Government loses bid to save Bugoma forest

Masindi High Court Judge Wilson Masalu Musene

What you need to know:

  • The court ruling comes hardly a month after the same court dismissed a case in which NFA had sued the Omukama of Bunyoro for alleged encroachment and degradation of the forest reserve. The kingdom had been jointly sued with Hoima Sugar Limited and Uganda Land Commission.

Kampala. The High Court has rejected the application to halt the destruction of 22 square kilometres of Bugoma Forest in Hoima District, ruling that the land belongs to Hoima Sugar Limited and Bunyoro-Kitara Kingdom.
The land is being cleared to pave way for sugarcane growing.
On Friday, Masindi High Court Judge Wilson Masalu Musene dismissed an application in which the National Forestry Authority (NFA) had sought a temporary order halting the move.

Justice Musene said there was no need to grant an injunction to NFA since the land is not part of the forest reserve.
He held that much as there is a pending appeal by NFA, it can be compensated if they win the case since the land cannot be taken away.
Justice Musene said Hoima Sugar Limited, a private company, was making losses.
Court documents indicate that on August 1, 2016, the king applied for the freehold title for the disputed land and transferred it to Hoima Sugar Limited on August 5 of the same year. The disputed land is in Buhaguzi in Hoima.

In an August 26, 2015 letter to the NFA executive director, the Solicitor General wrote that forest reserves were not returned to the Omukama of Bunyoro during the restoration of the kingdom’s properties.
In the letter, interpreting the memorandum of understanding between the central government and Bunyoro on restituted properties, the government adviser said parts of the letter from then chairman of Uganda Land Commission (ULC) to the Registrar of Land Titles as presented by the kingdom are forgeries.

“The Omukama does not and cannot, whether by right hold any proprietary interest in the forest reserves,” the Solicitor General stated.
“Forests are vested in the government in accordance with the Constitution, the Land Act, National Forest Reserves (declaration) Order 1998. If any certificates of title were issued on the basis of impugned letter of the chairman ULC or not, they were procured fraudulently or at least issued in error.

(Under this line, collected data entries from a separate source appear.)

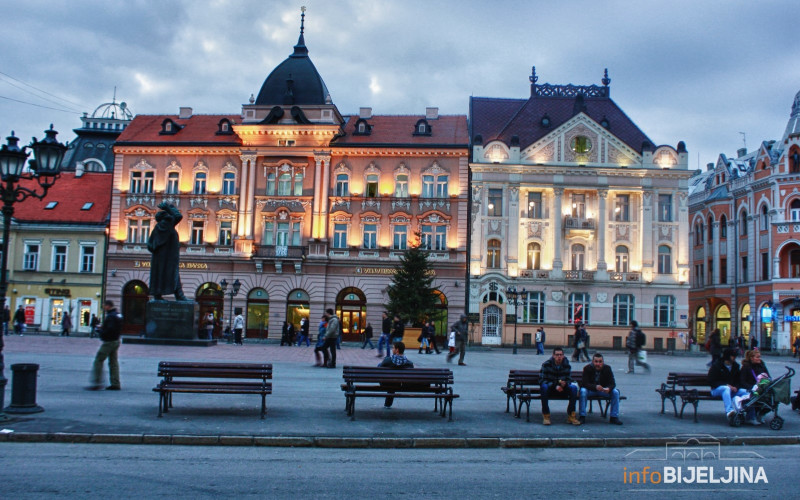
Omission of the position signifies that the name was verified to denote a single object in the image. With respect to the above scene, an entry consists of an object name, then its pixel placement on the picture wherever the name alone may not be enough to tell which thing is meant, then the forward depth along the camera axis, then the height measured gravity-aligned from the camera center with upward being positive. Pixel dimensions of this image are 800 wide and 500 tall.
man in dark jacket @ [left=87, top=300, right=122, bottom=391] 14.01 -1.00
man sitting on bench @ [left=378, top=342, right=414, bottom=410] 13.98 -1.08
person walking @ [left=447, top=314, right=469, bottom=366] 25.39 -0.88
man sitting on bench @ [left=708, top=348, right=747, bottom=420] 13.33 -1.04
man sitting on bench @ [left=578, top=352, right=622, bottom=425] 12.52 -1.28
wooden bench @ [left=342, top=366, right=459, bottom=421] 12.26 -1.31
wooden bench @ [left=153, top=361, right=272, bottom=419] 11.76 -1.29
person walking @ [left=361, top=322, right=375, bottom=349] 37.84 -1.48
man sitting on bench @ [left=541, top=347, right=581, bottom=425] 12.23 -1.24
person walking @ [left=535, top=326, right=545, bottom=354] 38.74 -1.53
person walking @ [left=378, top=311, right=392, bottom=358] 28.04 -1.00
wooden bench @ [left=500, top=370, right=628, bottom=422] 12.66 -1.44
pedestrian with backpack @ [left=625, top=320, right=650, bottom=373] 23.77 -0.98
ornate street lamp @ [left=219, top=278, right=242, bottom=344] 41.19 +0.98
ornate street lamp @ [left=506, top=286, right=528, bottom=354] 41.80 +1.21
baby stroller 12.55 -1.43
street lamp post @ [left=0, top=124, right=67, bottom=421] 11.84 +2.38
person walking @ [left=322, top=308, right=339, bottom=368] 20.92 -0.99
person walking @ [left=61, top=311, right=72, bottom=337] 41.53 -1.54
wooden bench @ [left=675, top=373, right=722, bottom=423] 12.93 -1.35
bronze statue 23.25 +1.55
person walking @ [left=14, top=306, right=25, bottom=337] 39.80 -1.36
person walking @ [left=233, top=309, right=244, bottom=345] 36.94 -1.35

NFA should take steps to have titles cancelled,” he added.
It was signed by Mr John Bosco Suuza on behalf of the Solicitor General.

The Solicitor General was responding to an October 2011 letter by the then ULC chairman Mayanja Nkangi (deceased) directing the registrar of titles to release to Bunyoro-Kitara Kingdom all the title deeds in his possession relating to various properties among them forest reserves.
Mr Suuza wrote that forest reserves are clearly vested in the government and therefore the ULC chairman could not have caused the handover or purport to cause handover of the contested forest lands to the Omukama.